Aligning With Your Investors

Ben talked about making sure that the entrepreneur in the VC are aligned regarding the vision of the business. “I think that the number one thing I would say to entrepreneurs, in general, is be very careful who you raise from and make sure that you are aligned with them in their needs over time.” Since NEA funds entrepreneurs with big vision, it’s important not to look at a VC that doesn’t have that same vision. Ben explained that if an entrepreneur expects that business to grow to $50 million, it would be better to tap into friends and family as a source of funding and keep most of the profit. If, however, an entrepreneur is looking to build $150 million or $5 billion company, that would be better served by large VC firm like NEA. He explained, “Number one is not so much, how do you get to venture, but how do you get to the source of capital that matches your needs over time? Everybody has something inside them that they need to be, and that’s what you want your investors to want, too.”

Introductions

We spent a fair amount of time talking about introductions, as that is such an important part of the funding process.
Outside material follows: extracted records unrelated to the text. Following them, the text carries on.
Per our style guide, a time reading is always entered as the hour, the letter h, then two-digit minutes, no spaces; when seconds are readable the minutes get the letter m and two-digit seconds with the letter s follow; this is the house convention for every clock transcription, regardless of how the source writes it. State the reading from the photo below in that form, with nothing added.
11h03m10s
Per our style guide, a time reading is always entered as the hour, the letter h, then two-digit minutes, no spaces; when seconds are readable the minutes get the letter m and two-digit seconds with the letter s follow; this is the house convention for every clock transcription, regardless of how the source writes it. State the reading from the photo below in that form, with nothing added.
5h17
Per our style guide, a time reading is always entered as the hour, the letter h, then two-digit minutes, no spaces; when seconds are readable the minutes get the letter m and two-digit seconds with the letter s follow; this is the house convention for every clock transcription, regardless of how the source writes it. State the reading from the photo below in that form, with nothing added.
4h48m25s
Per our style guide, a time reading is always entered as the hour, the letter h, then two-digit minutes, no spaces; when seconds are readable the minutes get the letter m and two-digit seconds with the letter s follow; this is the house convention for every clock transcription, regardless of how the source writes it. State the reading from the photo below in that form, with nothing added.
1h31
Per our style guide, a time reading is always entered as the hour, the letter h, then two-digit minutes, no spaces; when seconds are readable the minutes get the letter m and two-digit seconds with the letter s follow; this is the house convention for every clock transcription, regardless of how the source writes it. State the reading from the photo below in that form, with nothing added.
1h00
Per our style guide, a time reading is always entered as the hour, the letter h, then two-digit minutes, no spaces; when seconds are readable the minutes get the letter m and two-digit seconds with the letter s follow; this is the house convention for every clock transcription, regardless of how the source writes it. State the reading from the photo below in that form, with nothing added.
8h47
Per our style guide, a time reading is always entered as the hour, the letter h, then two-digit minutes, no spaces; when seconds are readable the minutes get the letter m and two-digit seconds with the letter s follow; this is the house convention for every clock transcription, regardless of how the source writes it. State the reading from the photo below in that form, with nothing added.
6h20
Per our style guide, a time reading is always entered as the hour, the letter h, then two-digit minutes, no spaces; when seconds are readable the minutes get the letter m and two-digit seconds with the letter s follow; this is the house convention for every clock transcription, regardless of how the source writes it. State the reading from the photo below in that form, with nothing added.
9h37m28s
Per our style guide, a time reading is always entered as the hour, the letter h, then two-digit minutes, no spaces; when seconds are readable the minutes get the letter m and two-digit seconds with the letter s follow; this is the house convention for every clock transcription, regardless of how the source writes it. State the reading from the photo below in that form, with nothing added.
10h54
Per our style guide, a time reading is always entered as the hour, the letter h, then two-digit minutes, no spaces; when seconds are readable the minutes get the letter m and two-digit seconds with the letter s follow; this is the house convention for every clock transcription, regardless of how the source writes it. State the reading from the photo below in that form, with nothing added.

Who provides the introduction to the VC matters, and it’s something that entrepreneurs need to think through in advance of approaching a potential VC partner. It’s important to start off the relationship on the right footing, and an introduction from the wrong person could stall or hinder an entrepreneur’s chances of getting funded. We discussed the value of warm introductions from various sources and how they need to be logical introductions. Ben gave this example: “ If the computer science professor shows you the next fragrance company, you’re like, “Well, okay, but why?” Now, if the answer is, “This is the most tenacious and remarkable person I’ve ever worked with,” then you take that meeting.”

He admitted that university professors can be a good source. Ben has not personally cultivated that network but acknowledge that they could be a valuable source. He commented, “Stanford’s nearby, and there are some phenomenal professors there. I know people respect them enormously and will take their introductions very seriously. And I think that’s smart.”
If possible, get an email introduction from one of their other successful founders, as Ben said, “Ideally, [it’s] someone who knows you, ideally an entrepreneur you’ve funded, who did great.” If it’s not possible to get an introduction from a founder, seek an introduction from someone else that he knows: “The better I know the person and the better I know their expertise, the higher it goes.”
When I asked about getting an introduction from another VC, he said, “One of the things in venture that’s interesting is when one venture capitalist introduces a startup to another venture capitalist, the person on the receiving end always asks, ‘Why?’…If I’m introducing something to a great seed fund, that makes sense because we’re not really that focused on that sector. An angel would be a viable intro to me because they’re only going to do a certain round. Maybe they did the pre-seed or the ‘friends and family,’ and now it’s ready for the next level or it’s ready for the [Series] A. So, I tend to take those reasonably seriously, and the better I know that investor and the better I know their sort of criteria and how they think about the world, [the more seriously I will take that introduction].”

The Email Pitch

If you don’t have someone to introduce you, you can still reach out via email or Linkedin. Ben acknowledged that he does read all the emails that come to him. It is not screened by someone else. However, to be considered, the subject line has to be great. The elevator pitch in the first line needs to be crisp and clear.
In terms of what information to provide in an email, Ben had some very definite ideas about what to include (and what not to include).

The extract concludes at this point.